◆ Exercise: This exercise calls for every record to be set down again, exactly and in full.

◆ Given records:

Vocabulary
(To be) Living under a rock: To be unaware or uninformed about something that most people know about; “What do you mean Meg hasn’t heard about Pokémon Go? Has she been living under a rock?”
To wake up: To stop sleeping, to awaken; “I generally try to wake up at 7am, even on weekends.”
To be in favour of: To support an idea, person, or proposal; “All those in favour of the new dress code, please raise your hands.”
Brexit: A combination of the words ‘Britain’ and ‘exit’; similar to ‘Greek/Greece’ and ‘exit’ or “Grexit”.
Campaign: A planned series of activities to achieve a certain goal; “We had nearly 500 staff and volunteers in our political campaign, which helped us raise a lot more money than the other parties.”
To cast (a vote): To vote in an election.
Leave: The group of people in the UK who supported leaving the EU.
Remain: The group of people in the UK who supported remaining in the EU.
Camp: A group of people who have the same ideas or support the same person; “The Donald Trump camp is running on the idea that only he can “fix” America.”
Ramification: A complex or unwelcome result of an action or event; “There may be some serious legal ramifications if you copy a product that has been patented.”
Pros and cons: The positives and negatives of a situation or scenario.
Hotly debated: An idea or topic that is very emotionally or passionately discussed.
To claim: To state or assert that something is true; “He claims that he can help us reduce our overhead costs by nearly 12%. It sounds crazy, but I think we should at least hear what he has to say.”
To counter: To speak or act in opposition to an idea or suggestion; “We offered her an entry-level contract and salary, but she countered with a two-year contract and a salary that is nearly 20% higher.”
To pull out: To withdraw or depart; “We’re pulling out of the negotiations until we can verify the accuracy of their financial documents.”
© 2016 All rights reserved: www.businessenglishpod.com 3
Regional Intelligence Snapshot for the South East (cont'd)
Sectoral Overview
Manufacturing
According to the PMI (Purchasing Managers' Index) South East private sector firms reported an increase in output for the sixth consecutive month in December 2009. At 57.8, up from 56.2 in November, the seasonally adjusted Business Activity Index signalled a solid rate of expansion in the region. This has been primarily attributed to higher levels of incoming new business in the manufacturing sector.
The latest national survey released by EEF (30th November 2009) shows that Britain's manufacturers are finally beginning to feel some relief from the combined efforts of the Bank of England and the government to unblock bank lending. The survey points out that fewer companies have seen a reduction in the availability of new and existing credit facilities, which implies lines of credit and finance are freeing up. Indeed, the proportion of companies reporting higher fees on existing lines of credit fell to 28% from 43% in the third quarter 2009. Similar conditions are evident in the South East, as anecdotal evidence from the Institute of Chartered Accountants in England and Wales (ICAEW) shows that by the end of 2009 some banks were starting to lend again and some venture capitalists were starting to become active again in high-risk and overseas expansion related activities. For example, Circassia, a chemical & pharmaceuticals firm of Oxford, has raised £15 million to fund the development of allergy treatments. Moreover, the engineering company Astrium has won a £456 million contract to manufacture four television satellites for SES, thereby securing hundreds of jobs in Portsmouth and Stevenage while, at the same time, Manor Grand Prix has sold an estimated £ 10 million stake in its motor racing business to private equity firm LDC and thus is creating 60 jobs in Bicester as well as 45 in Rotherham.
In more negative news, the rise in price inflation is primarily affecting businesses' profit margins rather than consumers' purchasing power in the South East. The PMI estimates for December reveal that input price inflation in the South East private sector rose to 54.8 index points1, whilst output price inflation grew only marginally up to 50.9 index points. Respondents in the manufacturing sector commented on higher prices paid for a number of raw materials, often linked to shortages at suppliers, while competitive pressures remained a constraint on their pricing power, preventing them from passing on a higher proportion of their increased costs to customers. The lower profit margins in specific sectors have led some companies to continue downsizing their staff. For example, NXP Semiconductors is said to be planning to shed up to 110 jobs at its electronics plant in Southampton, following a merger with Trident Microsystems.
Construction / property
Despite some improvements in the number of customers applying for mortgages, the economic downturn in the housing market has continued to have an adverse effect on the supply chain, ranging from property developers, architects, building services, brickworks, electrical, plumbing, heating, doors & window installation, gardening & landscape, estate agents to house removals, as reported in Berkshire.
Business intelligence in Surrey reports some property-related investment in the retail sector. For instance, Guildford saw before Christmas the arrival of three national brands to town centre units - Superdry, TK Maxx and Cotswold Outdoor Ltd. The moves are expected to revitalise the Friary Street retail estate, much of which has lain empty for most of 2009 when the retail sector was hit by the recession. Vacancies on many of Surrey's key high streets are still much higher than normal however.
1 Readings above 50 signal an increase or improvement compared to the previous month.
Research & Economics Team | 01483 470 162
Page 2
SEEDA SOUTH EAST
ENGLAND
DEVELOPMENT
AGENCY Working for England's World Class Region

◆ Final answer:
Vocabulary
(To be) Living under a rock: To be unaware or uninformed about something that most people know about; “What do you mean Meg hasn’t heard about Pokémon Go? Has she been living under a rock?”
To wake up: To stop sleeping, to awaken; “I generally try to wake up at 7am, even on weekends.”
To be in favour of: To support an idea, person, or proposal; “All those in favour of the new dress code, please raise your hands.”
Brexit: A combination of the words ‘Britain’ and ‘exit’; similar to ‘Greek/Greece’ and ‘exit’ or “Grexit”.
Campaign: A planned series of activities to achieve a certain goal; “We had nearly 500 staff and volunteers in our political campaign, which helped us raise a lot more money than the other parties.”
To cast (a vote): To vote in an election.
Leave: The group of people in the UK who supported leaving the EU.
Remain: The group of people in the UK who supported remaining in the EU.
Camp: A group of people who have the same ideas or support the same person; “The Donald Trump camp is running on the idea that only he can “fix” America.”
Ramification: A complex or unwelcome result of an action or event; “There may be some serious legal ramifications if you copy a product that has been patented.”
Pros and cons: The positives and negatives of a situation or scenario.
Hotly debated: An idea or topic that is very emotionally or passionately discussed.
To claim: To state or assert that something is true; “He claims that he can help us reduce our overhead costs by nearly 12%. It sounds crazy, but I think we should at least hear what he has to say.”
To counter: To speak or act in opposition to an idea or suggestion; “We offered her an entry-level contract and salary, but she countered with a two-year contract and a salary that is nearly 20% higher.”
To pull out: To withdraw or depart; “We’re pulling out of the negotiations until we can verify the accuracy of their financial documents.”
© 2016 All rights reserved: www.businessenglishpod.com 3
Regional Intelligence Snapshot for the South East (cont'd)
Sectoral Overview
Manufacturing
According to the PMI (Purchasing Managers' Index) South East private sector firms reported an increase in output for the sixth consecutive month in December 2009. At 57.8, up from 56.2 in November, the seasonally adjusted Business Activity Index signalled a solid rate of expansion in the region. This has been primarily attributed to higher levels of incoming new business in the manufacturing sector.
The latest national survey released by EEF (30th November 2009) shows that Britain's manufacturers are finally beginning to feel some relief from the combined efforts of the Bank of England and the government to unblock bank lending. The survey points out that fewer companies have seen a reduction in the availability of new and existing credit facilities, which implies lines of credit and finance are freeing up. Indeed, the proportion of companies reporting higher fees on existing lines of credit fell to 28% from 43% in the third quarter 2009. Similar conditions are evident in the South East, as anecdotal evidence from the Institute of Chartered Accountants in England and Wales (ICAEW) shows that by the end of 2009 some banks were starting to lend again and some venture capitalists were starting to become active again in high-risk and overseas expansion related activities. For example, Circassia, a chemical & pharmaceuticals firm of Oxford, has raised £15 million to fund the development of allergy treatments. Moreover, the engineering company Astrium has won a £456 million contract to manufacture four television satellites for SES, thereby securing hundreds of jobs in Portsmouth and Stevenage while, at the same time, Manor Grand Prix has sold an estimated £ 10 million stake in its motor racing business to private equity firm LDC and thus is creating 60 jobs in Bicester as well as 45 in Rotherham.
In more negative news, the rise in price inflation is primarily affecting businesses' profit margins rather than consumers' purchasing power in the South East. The PMI estimates for December reveal that input price inflation in the South East private sector rose to 54.8 index points1, whilst output price inflation grew only marginally up to 50.9 index points. Respondents in the manufacturing sector commented on higher prices paid for a number of raw materials, often linked to shortages at suppliers, while competitive pressures remained a constraint on their pricing power, preventing them from passing on a higher proportion of their increased costs to customers. The lower profit margins in specific sectors have led some companies to continue downsizing their staff. For example, NXP Semiconductors is said to be planning to shed up to 110 jobs at its electronics plant in Southampton, following a merger with Trident Microsystems.
Construction / property
Despite some improvements in the number of customers applying for mortgages, the economic downturn in the housing market has continued to have an adverse effect on the supply chain, ranging from property developers, architects, building services, brickworks, electrical, plumbing, heating, doors & window installation, gardening & landscape, estate agents to house removals, as reported in Berkshire.
Business intelligence in Surrey reports some property-related investment in the retail sector. For instance, Guildford saw before Christmas the arrival of three national brands to town centre units - Superdry, TK Maxx and Cotswold Outdoor Ltd. The moves are expected to revitalise the Friary Street retail estate, much of which has lain empty for most of 2009 when the retail sector was hit by the recession. Vacancies on many of Surrey's key high streets are still much higher than normal however.
1 Readings above 50 signal an increase or improvement compared to the previous month.
Research & Economics Team | 01483 470 162
Page 2
SEEDA SOUTH EAST
ENGLAND
DEVELOPMENT
AGENCY Working for England's World Class Region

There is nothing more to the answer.